Mon enfant est harcelé: Que faire ?


Voici un sujet dont on entend souvent parler mais face auquel on ne sait pas vraiment comment réagir en tant qu’adulte ou parent: le harcèlement scolaire.

L’enfant ou l’adolescent est une personne en pleine construction émotionnelle et identitaire. Il est donc fragile et son estime de soi l’est aussi.

Des simples insultes …à la première gifle: On ne devrait jamais sous-estimer le harcèlement.  Qu’il s’agisse de vol de nourriture, de vêtements déchirés ou d’insultes à la sortie, votre enfant n’a pas à subir ce genre de choses et rien ne peut expliquer ce type de violence à son égard.  Il n’y a pas de petite violence. En effet un acte de violence impuni en amène un autre, puis un autre, puis un autre….et on entre facilement dans un cercle vicieux. Mais comment réagir ?

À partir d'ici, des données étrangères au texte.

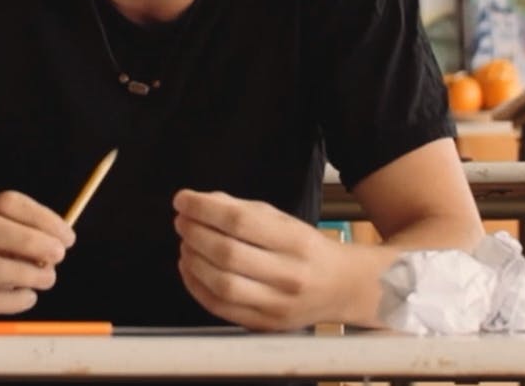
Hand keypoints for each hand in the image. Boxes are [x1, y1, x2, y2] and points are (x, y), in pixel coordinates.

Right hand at [0, 191, 74, 317]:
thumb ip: (23, 237)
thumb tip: (60, 242)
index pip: (7, 203)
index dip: (42, 217)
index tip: (67, 237)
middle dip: (29, 240)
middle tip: (58, 255)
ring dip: (22, 272)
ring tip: (47, 279)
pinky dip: (13, 300)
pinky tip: (28, 297)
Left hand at [173, 189, 354, 330]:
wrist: (342, 288)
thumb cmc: (307, 250)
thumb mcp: (284, 221)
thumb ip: (242, 210)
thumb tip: (200, 202)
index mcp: (296, 241)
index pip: (240, 222)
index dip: (204, 209)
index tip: (183, 200)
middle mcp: (289, 275)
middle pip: (227, 253)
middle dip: (194, 233)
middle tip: (182, 222)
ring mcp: (277, 304)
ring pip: (221, 283)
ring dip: (193, 260)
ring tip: (186, 243)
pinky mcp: (264, 324)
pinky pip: (219, 307)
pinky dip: (196, 286)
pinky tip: (190, 268)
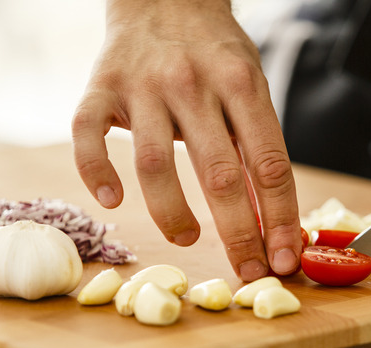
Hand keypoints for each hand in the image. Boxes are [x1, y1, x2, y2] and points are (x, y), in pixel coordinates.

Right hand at [72, 0, 301, 280]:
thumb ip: (256, 148)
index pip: (268, 164)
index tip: (283, 260)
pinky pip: (87, 134)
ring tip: (187, 239)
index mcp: (242, 84)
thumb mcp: (250, 88)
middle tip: (246, 270)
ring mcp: (142, 84)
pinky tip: (112, 200)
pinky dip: (96, 171)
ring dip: (172, 214)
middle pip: (218, 174)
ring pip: (154, 163)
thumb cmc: (215, 53)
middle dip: (237, 233)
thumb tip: (269, 222)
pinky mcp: (99, 86)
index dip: (278, 219)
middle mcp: (192, 83)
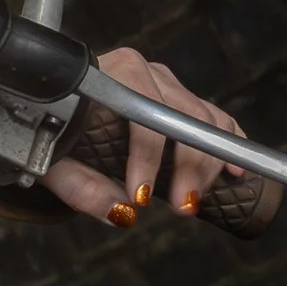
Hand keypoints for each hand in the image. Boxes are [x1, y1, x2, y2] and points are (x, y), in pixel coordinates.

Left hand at [44, 47, 248, 230]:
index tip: (141, 197)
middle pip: (182, 116)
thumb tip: (122, 214)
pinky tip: (235, 169)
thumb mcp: (54, 163)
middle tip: (182, 206)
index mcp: (109, 77)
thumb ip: (83, 190)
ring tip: (197, 198)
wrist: (52, 110)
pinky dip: (228, 141)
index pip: (141, 115)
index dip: (146, 159)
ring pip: (203, 118)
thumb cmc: (51, 133)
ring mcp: (164, 81)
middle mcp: (142, 71)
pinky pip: (214, 115)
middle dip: (188, 165)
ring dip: (209, 161)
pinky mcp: (179, 94)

Tout d’abord votre enfant n’a pas besoin que vous lui rappeliez à quel point il est faible ; il a déjà été suffisamment humilié. Il a besoin de votre attention, de votre compréhension. La dernière chose à faire face à un enfant, ou un jeune adolescent subissant des railleries est de le faire culpabiliser, de le condamner. « Mais pourquoi tu ne t’es pas défendu ? Tu es bête ! » sont à éviter. Il faut savoir une chose: il se sent coupable et a honte. Il considère ses harceleurs comme les maîtres de son destin et se considère comme anormal. Il se dit sans cesse qu’il y a un problème chez lui, que quelque chose ne tourne pas rond dans sa tête. Il se dévalorise, pire même se déteste.
Alors avant de prendre une quelconque décision, parlez d’abord avec lui. Prenez le temps de discuter et de l’écouter. L’écoute est extrêmement importante dans ce genre de situation. Le fait de se sentir écouter, enlève une certaine culpabilité dans son cœur et le pousse à se confier davantage à vous. Il vous fait confiance.  S’il ne peut pas compter sur vous alors il n’aura personne sur qui compter car il a besoin de se sentir protéger. Expliquez-lui qu’il a le droit de dire non aux agresseurs.

N’hésitez pas non plus à en parler avec d’autres adultes matures dans la foi et pleins de sagesse. Si vous constatez que sa sécurité est en jeu, parlez-en aussi aux professeurs même si votre enfant vous supplie de ne pas le faire. Il vaut mieux traiter le problème à la source que de rester les bras croisés sans rien faire.

Enfin n’oubliez pas que la cause de ces harcèlements peut être spirituelle. Qui a le plus intérêt à détruire la vie de votre enfant selon vous ? Votre enfant a une destinée, et le Diable a peur de cette destinée. S’il sait par exemple que votre enfant fera de grandes choses pour Dieu, il mettra tout en oeuvre pour briser sa confiance en lui ainsi que sa confiance dans les autorités dès son plus jeune âge. Il sait très bien qu’un enfant dysfonctionnel fera un adulte dysfonctionnel. N’oubliez pas le verset qui nous dit : « Car nous n’avons pas à lutter contre la chair et le sang, mais contre les dominations, contre les autorités, contre les princes de ce monde de ténèbres, contre les esprits méchants dans les lieux célestes » (Éphésiens 6:12).
Nous combattons avant tout contre des esprits. Et le Diable est malin. Il peut aveugler les professeurs, aveugler les médecins…et vous pouvez vite vous sentir seuls face à cette situation. Si les autorités scolaires ne réagissent pas, la prière est toujours une solution. Je me souviens d’une situation où une des mes proches, enfant à l’époque était harcelée à l’école. Je me suis demandée : « Seigneur que dois-je faire ? Est-ce que je vais voir le harceleur en personne pour lui régler son compte ou vais-je crier sur les professeurs ?  Je fais quoi, je prie? ». J’étais en colère, très en colère. Puis je me suis souvenue que l’ennemi numéro un était Satan et que Satan était en train d’utiliser un petit enfant pour en détruire un autre. Rappelez-vous: nous avons autorité sur les circonstances, les situations, et les esprits. Je n’ai pas cherché à négocier avec Satan. J’ai alors directement pris autorité sur lui puis sur les démons agissant dans la vie du harceleur, ces démons qui le poussaient à être violent envers cette enfant. J’ai interdit à ces démons de continuer à provoquer la petite fille et j’ai déclaré que le garçon s’excusait et était désolé. Le lendemain, je vis la petite venir vers moi en courant et sautant de joie : « C’est incroyable !! Il s’est excusé ! Juste comme ça d’un coup ! Il m’a demandé pardon ! ».

N’ayez pas peur de prendre autorité sur les esprits qui harcèlent vos enfants, vos nièces, vos neveux. Parfois si vous ne le faites pas, personne ne le fera. Ne soyez pas patients avec la violence.